Corso Manni è un uomo solo, uno che dice chi è a un certo punto della serie, o almeno cosa vuole: “Voglio riprendermi il mio posto nel mondo”. Uno che vuole fidarsi, che vuole una famiglia anche se, a partire da quella acquisita fino al padre, lo hanno rovinato entrambe. E allora finisce per fare da sodale, padre, fratello maggiore ai suoi calciatori e al suo erede, che ostinatamente lo pedina e che alla fine lui accetta di prendere con sé. Uno che tratta calciatori e amici, se ne ha, con pugno di ferro ma anche con la sua strana e malinconica dolcezza.
Il procuratore in questo momento è il grande villain del mondo del calcio. Ma come mi disse una volta Mino Raiola: “Saremo anche bastardi, ma ce lo fanno fare perché gli fa comodo. E poi noi giochiamo a carte scoperte, loro mai”. Ti dirò che, anche per questo, di tutti i tuoi ruoli Corso è quello che più somiglia al Libano. Uno che si fa carico delle ombre del mondo, ma che dentro ha anche una sua luce.

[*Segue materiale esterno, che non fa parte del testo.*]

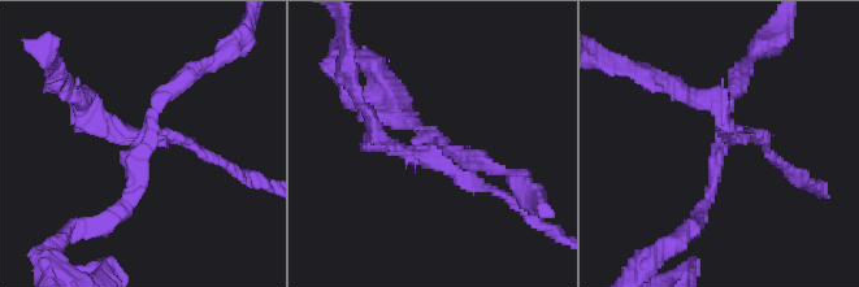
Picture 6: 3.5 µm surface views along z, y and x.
arms=4 arm_widths_nm=150,150,200,200 why='now the EM' act=look view=em slice=xy step=2 show=tint pic=6 at=(146, 136)

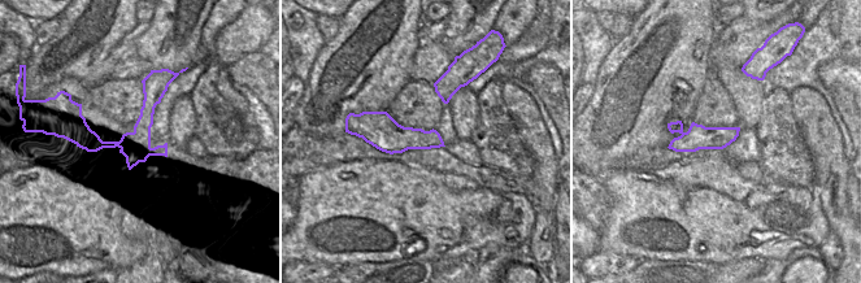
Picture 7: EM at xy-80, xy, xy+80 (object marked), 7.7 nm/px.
act=cleave pic=6 on=(89, 127) border=7:(118, 142), (116, 146) found='two cells meet here'

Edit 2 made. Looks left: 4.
why='redraw' act=look view=overview

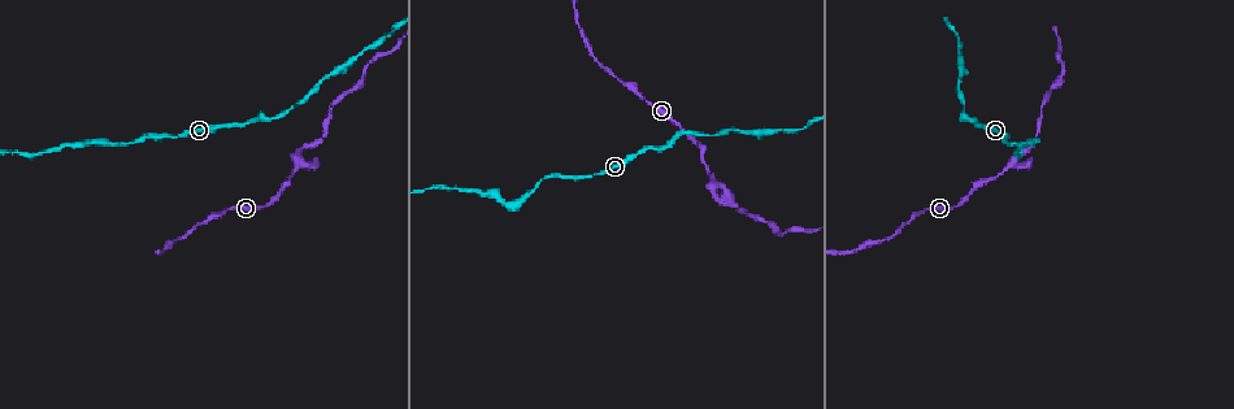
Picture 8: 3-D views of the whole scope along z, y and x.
why='a narrow waist' act=look view=3d um=3.5 pic=8 at=(784, 235)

La spietatezza di Corso deriva dalla modalità d’esecuzione, non da qualcosa che ha dentro. È uno abituato a sopravvivere in qualsiasi situazione ma non è impietoso, persino con quel padre degenere non chiude, lo guarda e gli parla come a dirgli: “Ma non ti rendi conto di quello che mi hai fatto?”. Ha un suo codice etico, anche se fa sorridere definirlo così in una mafia come quella che raccontiamo, e fa l’errore costante di pensare che in fondo lo abbiano anche gli altri. Confesso che è un grave errore che faccio anche io nella vita quindi, al di là del contesto e delle sue azioni, lo vedo più vicino a me di quanto si possa immaginare. E sì, forse per tutti questi motivi potrebbe definirsi un ruolo fratello del Libano.
Un duro. Ma si sa, come dice Ligabue, che “i duri hanno due cuori”.

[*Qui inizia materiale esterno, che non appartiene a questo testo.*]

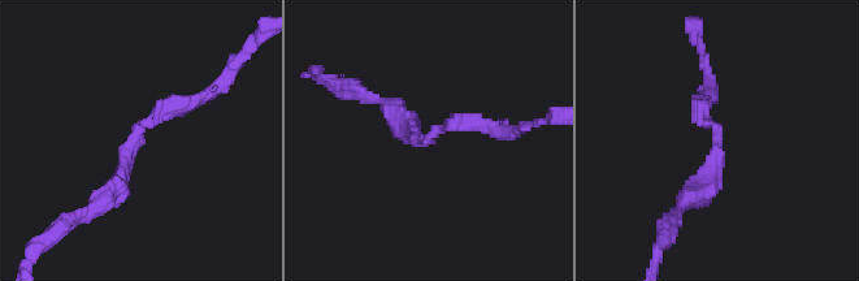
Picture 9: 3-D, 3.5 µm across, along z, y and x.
arm_widths_nm=200,250 act=look view=em slice=xy step=3 show=tint pic=9 at=(438, 134)

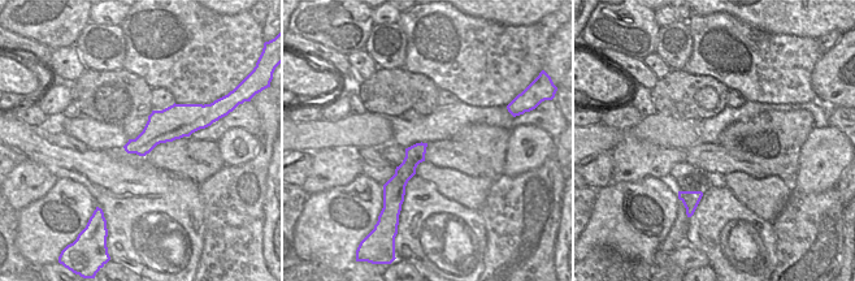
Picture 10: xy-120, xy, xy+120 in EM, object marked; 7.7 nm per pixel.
act=pass runs_along=10:(422, 146), (396, 184), (391, 202) found='all the same cell'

Gli hanno insegnato che deve accettare compromessi, ma lui in fondo non è disposto, non vuole sottostare a quelle mediazioni mediocri. E anche in questo il leone Giancarlo Giannini – che fa il grande procuratore Dino Di Gregorio, il capostipite di una famiglia, di una società, di un mestiere – sente, trova in lui il grande erede, ma in questo gioco edipico continuo che è Il grande gioco l’amore diventa odio, l’alleanza guerra, il successo caduta.
Difficile percorrere i tuoi personaggi, immagino. Sono complessi, spesso dolorosi. Come fai a scrollarteli di dosso?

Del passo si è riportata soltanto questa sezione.